Una idea catártica asaltó a Macron cuando llevaba seis minutos de viaje. Parecía tan sencilla (y tan lógica) que le dieron ganas de detener el coche en la cuneta para poder sopesarla más despacio.

¿Por qué no salirse del redil, para variar? ¿Por qué no usar su iniciativa? ¿Por qué no aprovechar que Ojos de Serpiente ignoraba la conexión entre Sabir y la policía? Era la única ventaja que tenían sobre él. Estaría esperando sólo a que Sabir y el gitano acudieran cabalgando al rescate de la chica. ¿Por qué no valerse de ello para tenderle una emboscada?
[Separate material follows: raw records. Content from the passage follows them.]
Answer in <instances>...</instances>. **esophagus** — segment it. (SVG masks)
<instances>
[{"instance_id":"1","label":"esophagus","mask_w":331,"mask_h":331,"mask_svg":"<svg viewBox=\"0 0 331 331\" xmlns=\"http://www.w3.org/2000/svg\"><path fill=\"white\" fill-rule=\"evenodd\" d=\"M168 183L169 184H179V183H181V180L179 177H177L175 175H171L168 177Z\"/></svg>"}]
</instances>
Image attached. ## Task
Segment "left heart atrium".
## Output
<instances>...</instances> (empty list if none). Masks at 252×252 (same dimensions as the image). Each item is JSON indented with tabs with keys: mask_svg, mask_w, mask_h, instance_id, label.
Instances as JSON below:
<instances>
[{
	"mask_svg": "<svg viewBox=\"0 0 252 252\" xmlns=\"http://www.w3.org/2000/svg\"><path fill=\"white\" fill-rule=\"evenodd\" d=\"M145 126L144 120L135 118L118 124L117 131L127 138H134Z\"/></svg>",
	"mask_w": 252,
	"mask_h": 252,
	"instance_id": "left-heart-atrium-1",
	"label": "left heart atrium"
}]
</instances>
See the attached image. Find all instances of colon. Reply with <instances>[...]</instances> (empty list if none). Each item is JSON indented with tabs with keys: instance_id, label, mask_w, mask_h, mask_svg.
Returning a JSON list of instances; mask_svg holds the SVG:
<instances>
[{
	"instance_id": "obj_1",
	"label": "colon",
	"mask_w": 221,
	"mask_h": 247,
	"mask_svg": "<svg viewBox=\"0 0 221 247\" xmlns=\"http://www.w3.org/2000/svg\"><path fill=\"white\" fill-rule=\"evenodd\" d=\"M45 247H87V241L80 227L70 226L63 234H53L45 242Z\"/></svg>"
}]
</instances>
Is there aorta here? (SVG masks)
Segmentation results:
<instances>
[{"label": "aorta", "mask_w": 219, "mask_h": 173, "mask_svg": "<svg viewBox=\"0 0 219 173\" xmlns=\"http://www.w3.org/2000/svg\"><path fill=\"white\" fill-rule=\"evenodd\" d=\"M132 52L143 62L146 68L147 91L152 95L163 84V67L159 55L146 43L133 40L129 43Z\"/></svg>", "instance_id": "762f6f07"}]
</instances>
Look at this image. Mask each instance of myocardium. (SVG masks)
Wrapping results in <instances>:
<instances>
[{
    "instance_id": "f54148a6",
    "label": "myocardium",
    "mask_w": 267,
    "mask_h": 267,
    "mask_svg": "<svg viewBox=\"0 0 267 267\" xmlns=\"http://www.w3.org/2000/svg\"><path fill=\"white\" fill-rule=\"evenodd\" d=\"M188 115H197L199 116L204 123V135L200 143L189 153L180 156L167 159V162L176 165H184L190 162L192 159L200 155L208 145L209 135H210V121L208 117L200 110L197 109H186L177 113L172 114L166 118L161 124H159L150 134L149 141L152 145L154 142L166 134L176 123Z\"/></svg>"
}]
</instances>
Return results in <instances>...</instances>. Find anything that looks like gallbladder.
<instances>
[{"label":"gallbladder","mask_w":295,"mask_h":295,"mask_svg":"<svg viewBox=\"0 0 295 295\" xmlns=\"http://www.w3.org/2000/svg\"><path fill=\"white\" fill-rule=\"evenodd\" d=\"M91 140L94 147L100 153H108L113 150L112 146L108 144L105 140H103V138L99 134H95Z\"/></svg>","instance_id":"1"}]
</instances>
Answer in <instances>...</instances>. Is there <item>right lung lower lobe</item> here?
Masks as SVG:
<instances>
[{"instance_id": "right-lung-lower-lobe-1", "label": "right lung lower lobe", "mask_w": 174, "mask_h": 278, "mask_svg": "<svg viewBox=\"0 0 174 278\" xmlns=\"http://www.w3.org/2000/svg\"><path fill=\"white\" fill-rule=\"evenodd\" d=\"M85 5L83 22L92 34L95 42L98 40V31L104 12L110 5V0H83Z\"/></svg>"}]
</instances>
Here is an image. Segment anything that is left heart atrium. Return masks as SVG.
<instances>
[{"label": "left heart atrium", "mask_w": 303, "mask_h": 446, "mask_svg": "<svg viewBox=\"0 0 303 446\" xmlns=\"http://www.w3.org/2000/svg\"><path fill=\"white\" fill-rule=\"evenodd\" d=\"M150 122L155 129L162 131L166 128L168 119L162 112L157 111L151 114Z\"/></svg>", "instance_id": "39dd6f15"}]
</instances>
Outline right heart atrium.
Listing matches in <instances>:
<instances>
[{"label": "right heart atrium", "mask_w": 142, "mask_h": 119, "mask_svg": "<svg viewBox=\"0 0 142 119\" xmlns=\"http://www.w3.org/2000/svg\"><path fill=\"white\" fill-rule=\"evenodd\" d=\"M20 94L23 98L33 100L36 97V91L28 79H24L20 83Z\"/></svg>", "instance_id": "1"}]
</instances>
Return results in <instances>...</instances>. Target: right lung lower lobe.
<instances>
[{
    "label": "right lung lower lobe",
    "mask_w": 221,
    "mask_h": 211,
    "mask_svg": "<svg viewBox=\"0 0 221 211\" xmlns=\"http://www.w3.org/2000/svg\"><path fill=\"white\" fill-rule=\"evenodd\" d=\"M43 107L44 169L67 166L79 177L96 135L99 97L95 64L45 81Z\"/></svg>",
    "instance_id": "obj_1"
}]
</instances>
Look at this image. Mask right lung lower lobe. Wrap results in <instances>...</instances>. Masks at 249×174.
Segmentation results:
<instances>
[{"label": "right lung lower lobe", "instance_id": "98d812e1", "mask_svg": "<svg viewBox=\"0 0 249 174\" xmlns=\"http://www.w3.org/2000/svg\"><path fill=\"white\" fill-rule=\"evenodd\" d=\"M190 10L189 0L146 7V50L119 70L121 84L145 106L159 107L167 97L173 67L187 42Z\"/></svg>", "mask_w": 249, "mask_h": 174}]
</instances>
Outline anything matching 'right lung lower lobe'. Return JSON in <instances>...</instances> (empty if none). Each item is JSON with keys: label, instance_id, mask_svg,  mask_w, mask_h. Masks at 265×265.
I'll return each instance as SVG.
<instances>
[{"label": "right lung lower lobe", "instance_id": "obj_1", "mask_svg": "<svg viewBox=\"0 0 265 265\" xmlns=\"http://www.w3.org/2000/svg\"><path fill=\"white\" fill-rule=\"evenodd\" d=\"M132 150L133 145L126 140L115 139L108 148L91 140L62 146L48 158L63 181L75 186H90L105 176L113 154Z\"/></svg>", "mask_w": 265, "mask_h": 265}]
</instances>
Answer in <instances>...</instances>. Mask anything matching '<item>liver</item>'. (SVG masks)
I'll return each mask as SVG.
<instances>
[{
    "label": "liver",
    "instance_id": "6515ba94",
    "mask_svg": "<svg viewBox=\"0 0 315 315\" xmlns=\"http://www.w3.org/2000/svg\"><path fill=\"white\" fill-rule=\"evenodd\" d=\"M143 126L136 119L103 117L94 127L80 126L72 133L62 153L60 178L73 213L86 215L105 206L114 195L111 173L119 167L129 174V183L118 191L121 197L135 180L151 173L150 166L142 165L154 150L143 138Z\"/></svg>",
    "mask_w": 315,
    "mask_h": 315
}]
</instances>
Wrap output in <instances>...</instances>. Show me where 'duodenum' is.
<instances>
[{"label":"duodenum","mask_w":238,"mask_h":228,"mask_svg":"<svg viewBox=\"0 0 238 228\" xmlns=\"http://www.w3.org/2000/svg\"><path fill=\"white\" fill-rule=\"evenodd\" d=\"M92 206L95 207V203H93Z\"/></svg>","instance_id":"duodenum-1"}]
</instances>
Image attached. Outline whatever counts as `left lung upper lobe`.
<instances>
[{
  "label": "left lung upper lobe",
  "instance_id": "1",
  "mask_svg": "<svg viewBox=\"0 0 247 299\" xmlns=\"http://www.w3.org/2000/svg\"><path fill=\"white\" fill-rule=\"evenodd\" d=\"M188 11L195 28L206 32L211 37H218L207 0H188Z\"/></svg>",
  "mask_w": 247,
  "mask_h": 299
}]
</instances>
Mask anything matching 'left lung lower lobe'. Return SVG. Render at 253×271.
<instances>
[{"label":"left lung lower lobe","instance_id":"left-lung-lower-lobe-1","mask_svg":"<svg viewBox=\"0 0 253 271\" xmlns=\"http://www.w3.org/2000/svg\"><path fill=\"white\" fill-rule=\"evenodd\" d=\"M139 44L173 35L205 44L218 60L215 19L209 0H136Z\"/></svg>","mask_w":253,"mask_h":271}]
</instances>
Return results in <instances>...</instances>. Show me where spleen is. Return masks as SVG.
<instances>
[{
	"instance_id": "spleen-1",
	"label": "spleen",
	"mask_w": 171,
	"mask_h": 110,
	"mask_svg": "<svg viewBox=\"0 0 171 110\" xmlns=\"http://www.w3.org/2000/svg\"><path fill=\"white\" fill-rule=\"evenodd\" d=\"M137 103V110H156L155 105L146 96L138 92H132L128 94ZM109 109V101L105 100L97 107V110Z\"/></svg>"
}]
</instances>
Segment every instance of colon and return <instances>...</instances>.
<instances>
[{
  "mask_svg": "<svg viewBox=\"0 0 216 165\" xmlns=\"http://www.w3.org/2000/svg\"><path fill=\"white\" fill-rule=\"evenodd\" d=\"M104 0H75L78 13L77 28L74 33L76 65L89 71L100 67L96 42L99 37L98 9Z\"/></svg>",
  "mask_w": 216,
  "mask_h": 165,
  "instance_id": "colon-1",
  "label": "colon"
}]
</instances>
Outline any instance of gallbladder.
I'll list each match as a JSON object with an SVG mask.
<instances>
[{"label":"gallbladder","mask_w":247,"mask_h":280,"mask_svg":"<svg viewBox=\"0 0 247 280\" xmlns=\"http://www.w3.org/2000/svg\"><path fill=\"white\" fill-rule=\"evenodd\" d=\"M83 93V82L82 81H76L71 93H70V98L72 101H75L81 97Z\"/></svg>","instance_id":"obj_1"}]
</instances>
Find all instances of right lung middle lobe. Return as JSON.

Macron sólo había presenciado un asedio policial en el curso de su carrera. En aquella época acababa de cumplir veinte años y hacía apenas seis días que había ingresado en el cuerpo. Los vecinos informaron de que habían visto a un hombre amenazar a su mujer con una pistola. Se selló un edificio del distrito 13. Los demás se olvidaron de Macron. Su mentor era por aquel entonces un negociador con experiencia al que llamaron en el último momento para desactivar la situación. Macron le preguntó si podía acompañarle como observador. El hombre le dijo que sí. Siempre y cuando no estorbara. Ni una pizca.